Your task:
In the listing below, copy everything from the line containing "pose: elev=223.3 azim=355.1" down to the line containing "Dot at: (265, 257)", word for word and including both of those lines.

[Start Provided data]

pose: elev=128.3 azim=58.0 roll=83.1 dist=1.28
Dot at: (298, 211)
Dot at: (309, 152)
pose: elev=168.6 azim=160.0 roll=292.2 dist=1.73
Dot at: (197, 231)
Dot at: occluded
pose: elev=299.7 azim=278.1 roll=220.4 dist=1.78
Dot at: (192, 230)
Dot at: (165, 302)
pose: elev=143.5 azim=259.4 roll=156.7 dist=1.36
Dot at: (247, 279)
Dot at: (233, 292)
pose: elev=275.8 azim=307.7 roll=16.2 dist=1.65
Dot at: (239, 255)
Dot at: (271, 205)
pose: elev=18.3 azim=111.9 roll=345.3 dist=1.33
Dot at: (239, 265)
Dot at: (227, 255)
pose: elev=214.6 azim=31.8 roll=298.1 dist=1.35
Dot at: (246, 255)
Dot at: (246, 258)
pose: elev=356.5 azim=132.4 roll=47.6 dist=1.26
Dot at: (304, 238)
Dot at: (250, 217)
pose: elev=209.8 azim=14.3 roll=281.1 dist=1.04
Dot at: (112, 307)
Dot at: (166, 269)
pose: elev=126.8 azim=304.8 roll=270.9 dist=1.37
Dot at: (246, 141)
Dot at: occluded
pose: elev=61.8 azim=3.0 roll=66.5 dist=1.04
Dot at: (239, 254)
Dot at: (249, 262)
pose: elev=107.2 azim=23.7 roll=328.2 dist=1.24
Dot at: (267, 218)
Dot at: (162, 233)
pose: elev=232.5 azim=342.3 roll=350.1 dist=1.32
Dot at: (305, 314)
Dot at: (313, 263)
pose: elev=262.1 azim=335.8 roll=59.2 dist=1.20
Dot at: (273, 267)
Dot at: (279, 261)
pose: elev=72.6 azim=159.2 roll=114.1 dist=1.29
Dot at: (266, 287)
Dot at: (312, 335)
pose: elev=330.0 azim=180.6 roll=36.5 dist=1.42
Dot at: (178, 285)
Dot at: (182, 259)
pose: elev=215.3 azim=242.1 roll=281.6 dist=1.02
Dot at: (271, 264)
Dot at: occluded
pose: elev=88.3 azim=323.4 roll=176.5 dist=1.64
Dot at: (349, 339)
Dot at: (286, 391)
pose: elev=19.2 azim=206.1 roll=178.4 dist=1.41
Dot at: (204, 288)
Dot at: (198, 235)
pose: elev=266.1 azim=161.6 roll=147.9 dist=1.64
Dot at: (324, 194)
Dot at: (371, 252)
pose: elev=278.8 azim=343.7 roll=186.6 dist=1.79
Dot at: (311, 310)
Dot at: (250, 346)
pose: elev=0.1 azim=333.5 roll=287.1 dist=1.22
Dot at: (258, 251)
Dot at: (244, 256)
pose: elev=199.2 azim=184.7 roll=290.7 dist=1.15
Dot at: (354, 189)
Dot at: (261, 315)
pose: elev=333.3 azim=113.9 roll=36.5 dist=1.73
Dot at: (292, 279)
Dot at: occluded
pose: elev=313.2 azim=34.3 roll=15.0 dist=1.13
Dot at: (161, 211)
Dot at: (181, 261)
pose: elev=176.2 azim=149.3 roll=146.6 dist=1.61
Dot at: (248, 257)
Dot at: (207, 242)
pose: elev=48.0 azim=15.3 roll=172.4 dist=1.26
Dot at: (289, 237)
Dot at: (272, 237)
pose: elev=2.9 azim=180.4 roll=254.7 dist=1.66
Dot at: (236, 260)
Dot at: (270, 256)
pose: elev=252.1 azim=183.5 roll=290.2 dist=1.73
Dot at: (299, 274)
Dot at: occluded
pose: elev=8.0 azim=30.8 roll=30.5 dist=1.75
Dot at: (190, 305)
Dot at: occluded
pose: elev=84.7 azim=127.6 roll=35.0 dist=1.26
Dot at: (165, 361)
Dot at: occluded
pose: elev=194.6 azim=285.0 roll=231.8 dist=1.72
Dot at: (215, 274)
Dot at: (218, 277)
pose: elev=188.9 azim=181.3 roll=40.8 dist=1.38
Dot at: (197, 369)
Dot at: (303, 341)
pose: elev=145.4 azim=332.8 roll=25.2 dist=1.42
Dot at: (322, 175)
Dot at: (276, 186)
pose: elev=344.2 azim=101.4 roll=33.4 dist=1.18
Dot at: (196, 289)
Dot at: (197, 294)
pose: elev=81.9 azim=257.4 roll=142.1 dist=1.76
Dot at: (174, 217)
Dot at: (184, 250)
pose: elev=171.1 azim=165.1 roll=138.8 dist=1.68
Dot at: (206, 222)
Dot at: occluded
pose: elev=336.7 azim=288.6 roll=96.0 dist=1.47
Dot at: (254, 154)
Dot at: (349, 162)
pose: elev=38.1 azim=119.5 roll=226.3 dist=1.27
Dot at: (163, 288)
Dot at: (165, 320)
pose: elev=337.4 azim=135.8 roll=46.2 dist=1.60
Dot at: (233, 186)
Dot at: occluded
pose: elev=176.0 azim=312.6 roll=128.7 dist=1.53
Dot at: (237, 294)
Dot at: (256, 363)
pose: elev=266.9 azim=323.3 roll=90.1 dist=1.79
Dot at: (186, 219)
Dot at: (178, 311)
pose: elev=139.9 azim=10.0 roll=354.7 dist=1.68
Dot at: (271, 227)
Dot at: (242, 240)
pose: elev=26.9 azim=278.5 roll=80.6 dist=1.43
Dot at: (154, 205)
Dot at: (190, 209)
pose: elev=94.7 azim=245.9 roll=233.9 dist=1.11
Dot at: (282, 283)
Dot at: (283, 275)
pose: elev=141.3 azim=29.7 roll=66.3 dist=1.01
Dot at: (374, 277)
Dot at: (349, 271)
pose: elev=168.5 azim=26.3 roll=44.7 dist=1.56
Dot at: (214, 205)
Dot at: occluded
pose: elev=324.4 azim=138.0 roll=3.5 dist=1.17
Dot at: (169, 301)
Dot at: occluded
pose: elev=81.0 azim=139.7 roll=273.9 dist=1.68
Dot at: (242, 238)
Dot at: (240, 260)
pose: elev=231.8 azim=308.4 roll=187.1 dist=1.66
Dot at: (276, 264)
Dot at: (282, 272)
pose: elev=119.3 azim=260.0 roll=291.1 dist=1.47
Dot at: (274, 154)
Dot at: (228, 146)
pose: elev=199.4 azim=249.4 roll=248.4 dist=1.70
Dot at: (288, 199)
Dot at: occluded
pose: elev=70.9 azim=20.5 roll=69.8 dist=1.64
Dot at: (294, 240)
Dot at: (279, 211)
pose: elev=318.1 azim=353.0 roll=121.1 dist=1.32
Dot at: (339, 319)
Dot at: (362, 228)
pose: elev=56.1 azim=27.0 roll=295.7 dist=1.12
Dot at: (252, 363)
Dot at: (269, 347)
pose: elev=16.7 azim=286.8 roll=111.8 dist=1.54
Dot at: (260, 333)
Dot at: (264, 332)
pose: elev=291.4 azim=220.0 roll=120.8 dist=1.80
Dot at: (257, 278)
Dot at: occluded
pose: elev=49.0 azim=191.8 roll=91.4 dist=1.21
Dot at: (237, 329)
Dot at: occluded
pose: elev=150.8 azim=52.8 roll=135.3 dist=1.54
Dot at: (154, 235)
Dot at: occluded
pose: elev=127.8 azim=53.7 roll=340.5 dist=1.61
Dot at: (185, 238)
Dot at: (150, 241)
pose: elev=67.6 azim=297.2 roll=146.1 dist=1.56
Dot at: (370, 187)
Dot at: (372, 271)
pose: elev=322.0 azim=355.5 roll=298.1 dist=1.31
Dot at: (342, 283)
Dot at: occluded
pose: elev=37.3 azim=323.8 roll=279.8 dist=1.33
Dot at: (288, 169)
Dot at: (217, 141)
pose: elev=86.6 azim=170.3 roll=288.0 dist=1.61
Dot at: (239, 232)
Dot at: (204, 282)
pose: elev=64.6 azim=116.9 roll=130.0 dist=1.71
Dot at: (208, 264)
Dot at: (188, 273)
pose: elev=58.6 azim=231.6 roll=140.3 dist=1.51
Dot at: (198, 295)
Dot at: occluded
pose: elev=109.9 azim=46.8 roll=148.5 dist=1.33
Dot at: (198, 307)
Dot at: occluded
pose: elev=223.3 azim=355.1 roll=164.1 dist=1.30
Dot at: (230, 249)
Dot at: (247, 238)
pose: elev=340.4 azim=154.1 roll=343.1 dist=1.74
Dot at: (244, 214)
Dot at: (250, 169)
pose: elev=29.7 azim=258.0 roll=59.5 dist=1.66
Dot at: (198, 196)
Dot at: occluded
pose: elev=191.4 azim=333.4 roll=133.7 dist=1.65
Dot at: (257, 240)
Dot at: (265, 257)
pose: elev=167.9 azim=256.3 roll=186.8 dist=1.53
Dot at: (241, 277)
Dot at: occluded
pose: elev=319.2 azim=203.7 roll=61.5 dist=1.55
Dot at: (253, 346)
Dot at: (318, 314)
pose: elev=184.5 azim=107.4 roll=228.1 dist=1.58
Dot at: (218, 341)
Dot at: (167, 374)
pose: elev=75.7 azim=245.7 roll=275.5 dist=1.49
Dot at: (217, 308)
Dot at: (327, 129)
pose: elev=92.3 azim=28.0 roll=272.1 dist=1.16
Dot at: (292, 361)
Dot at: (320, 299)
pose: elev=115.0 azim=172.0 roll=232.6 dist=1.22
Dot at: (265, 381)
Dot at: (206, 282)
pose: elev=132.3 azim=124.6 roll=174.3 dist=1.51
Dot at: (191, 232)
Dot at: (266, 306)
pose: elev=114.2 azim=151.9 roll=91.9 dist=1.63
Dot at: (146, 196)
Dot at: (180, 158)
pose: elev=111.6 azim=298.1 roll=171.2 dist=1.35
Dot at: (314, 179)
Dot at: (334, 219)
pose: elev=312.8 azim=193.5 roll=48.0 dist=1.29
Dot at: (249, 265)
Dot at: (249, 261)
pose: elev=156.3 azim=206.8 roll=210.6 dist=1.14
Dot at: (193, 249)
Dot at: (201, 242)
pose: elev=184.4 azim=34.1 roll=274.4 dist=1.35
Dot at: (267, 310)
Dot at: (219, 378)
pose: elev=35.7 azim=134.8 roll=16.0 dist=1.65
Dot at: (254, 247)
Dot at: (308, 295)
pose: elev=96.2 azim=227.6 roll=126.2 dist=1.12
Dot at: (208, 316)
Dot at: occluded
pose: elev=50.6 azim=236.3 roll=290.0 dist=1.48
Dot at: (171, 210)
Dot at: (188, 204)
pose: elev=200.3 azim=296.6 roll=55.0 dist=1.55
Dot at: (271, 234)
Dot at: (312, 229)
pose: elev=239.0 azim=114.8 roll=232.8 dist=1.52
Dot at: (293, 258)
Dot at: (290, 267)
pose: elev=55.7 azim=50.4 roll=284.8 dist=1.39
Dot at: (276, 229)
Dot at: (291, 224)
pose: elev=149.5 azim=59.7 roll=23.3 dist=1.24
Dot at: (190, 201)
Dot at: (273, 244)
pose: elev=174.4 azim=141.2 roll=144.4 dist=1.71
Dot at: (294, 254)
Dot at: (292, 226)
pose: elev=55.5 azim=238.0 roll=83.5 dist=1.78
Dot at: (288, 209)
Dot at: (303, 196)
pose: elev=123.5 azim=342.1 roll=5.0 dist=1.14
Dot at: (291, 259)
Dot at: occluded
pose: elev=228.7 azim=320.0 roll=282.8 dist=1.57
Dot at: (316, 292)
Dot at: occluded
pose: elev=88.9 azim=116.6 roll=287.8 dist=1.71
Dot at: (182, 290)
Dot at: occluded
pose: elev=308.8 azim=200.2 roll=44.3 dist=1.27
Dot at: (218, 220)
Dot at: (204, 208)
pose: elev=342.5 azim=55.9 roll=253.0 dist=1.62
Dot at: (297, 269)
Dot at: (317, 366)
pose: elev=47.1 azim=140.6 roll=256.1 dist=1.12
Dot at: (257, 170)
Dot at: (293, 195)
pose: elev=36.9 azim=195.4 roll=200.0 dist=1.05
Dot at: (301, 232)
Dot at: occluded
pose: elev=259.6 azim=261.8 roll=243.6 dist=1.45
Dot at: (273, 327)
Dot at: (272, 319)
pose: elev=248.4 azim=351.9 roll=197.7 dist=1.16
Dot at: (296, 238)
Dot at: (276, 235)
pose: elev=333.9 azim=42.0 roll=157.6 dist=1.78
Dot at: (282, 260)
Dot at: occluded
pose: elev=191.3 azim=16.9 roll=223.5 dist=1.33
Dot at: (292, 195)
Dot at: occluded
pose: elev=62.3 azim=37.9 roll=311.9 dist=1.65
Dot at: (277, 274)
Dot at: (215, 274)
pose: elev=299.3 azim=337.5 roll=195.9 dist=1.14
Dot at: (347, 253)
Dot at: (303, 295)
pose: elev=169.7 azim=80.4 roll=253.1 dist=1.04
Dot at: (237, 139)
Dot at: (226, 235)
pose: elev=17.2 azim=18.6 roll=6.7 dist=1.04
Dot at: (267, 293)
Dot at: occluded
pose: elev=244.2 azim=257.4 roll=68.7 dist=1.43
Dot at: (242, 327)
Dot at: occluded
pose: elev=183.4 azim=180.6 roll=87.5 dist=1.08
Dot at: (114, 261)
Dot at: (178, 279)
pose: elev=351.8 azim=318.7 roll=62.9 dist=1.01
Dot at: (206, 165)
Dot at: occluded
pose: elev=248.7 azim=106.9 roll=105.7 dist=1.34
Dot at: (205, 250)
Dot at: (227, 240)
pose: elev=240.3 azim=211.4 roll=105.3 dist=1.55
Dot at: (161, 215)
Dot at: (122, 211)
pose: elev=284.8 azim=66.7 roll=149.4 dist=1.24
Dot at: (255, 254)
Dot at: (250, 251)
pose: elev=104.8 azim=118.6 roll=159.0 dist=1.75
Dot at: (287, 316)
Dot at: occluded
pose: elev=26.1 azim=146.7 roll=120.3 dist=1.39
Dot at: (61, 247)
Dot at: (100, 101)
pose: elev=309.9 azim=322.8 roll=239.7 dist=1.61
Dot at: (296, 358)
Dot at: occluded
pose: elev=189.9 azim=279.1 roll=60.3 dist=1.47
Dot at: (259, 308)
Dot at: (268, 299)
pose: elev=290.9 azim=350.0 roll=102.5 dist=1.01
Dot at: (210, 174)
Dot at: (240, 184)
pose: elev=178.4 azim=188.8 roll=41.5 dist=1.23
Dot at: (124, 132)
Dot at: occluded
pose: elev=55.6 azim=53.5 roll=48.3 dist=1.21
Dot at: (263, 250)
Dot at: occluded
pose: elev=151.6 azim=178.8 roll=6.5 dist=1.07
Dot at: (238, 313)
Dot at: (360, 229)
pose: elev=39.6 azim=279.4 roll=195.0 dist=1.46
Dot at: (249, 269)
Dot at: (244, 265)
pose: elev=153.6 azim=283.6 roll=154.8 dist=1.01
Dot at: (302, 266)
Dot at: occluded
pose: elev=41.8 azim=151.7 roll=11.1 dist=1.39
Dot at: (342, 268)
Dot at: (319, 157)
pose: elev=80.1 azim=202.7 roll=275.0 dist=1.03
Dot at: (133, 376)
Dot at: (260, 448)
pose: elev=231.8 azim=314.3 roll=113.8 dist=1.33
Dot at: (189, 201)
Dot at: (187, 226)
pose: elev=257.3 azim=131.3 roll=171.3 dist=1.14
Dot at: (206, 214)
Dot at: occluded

[End Provided data]

Exercise response:
pose: elev=223.3 azim=355.1 roll=164.1 dist=1.30
Dot at: (230, 249)
Dot at: (247, 238)
pose: elev=340.4 azim=154.1 roll=343.1 dist=1.74
Dot at: (244, 214)
Dot at: (250, 169)
pose: elev=29.7 azim=258.0 roll=59.5 dist=1.66
Dot at: (198, 196)
Dot at: occluded
pose: elev=191.4 azim=333.4 roll=133.7 dist=1.65
Dot at: (257, 240)
Dot at: (265, 257)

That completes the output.